We recently connected with Faye Nelson, Casting for Recovery’s CEO. Read more as Faye discusses her “home waters”, and what CfR means to her.

Faye and family
At the Western Colorado retreat location fishing with their volunteer team

I feel fortunate to have been born and raised near the confluence of some of the most magnificent trout streams in North America. The Gallatin, Madison, and Jefferson Rivers converge to form the headwaters of the mighty Missouri River about 30 miles from Bozeman, MT. Lewis and Clark visited these headwaters in 1805. While I didn’t necessarily grow up fishing, they do make me feel at home as does the nearby Yellowstone River. I have now fished near or on most of them.

I began my journey with CfR in January 2020 as CEO. I see my role as setting a strategic course for the organization, being vigilant about the impact we are making in women’s lives, stewarding donors’ funds and intent, working with the board of trustees and managing the incredible staff of the national office. Recently I was able to volunteer on my first CfR retreat and am heading to my second one soon!

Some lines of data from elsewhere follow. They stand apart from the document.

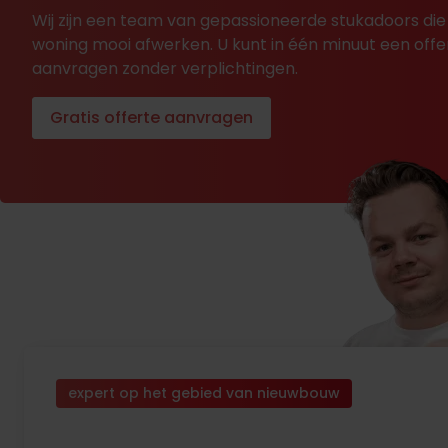
Wij zijn een team van gepassioneerde stukadoors die
woning mooi afwerken. U kunt in één minuut een offe
aanvragen zonder verplichtingen.
Gratis offerte aanvragen
expert op het gebied van nieuwbouw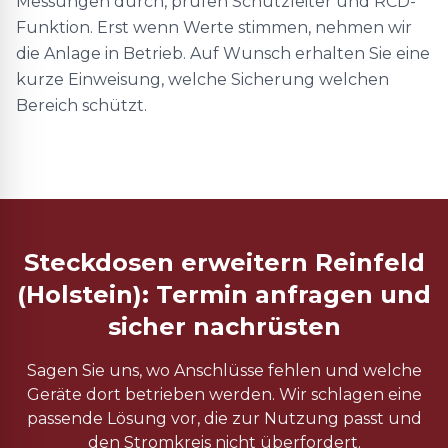
Messungen durch, prüfen Schutzleiter und RCD-
Funktion. Erst wenn Werte stimmen, nehmen wir
die Anlage in Betrieb. Auf Wunsch erhalten Sie eine
kurze Einweisung, welche Sicherung welchen
Bereich schützt.
Steckdosen erweitern Reinfeld
(Holstein): Termin anfragen und
sicher nachrüsten
Sagen Sie uns, wo Anschlüsse fehlen und welche
Geräte dort betrieben werden. Wir schlagen eine
passende Lösung vor, die zur Nutzung passt und
den Stromkreis nicht überfordert.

At the N. Idaho/E. Washington retreat participating in a morning yoga session prior to fishing

To me, Casting for Recovery means connecting women to the restorative power of nature and to the force that is women supporting women. That is why I am involved. One of CfR’s recent participants shared with us that in the 35 years since her first breast cancer diagnosis, she had never talked to another woman with breast cancer about breast cancer. Although CfR is not a clinical therapy program, I am a strong believer in the power of passive and organic ‘group therapy’ that comes from our retreat model.

In the next 25 years, I look forward to CfR diversifying its programming options for participants. Our core retreat model will always be our cornerstone but I look forward to working with our alumnae, volunteers and partners to explore other avenues of support while staying true to our mission. I also hope that someday CfR can serve every woman with breast cancer that applies for a CfR retreat.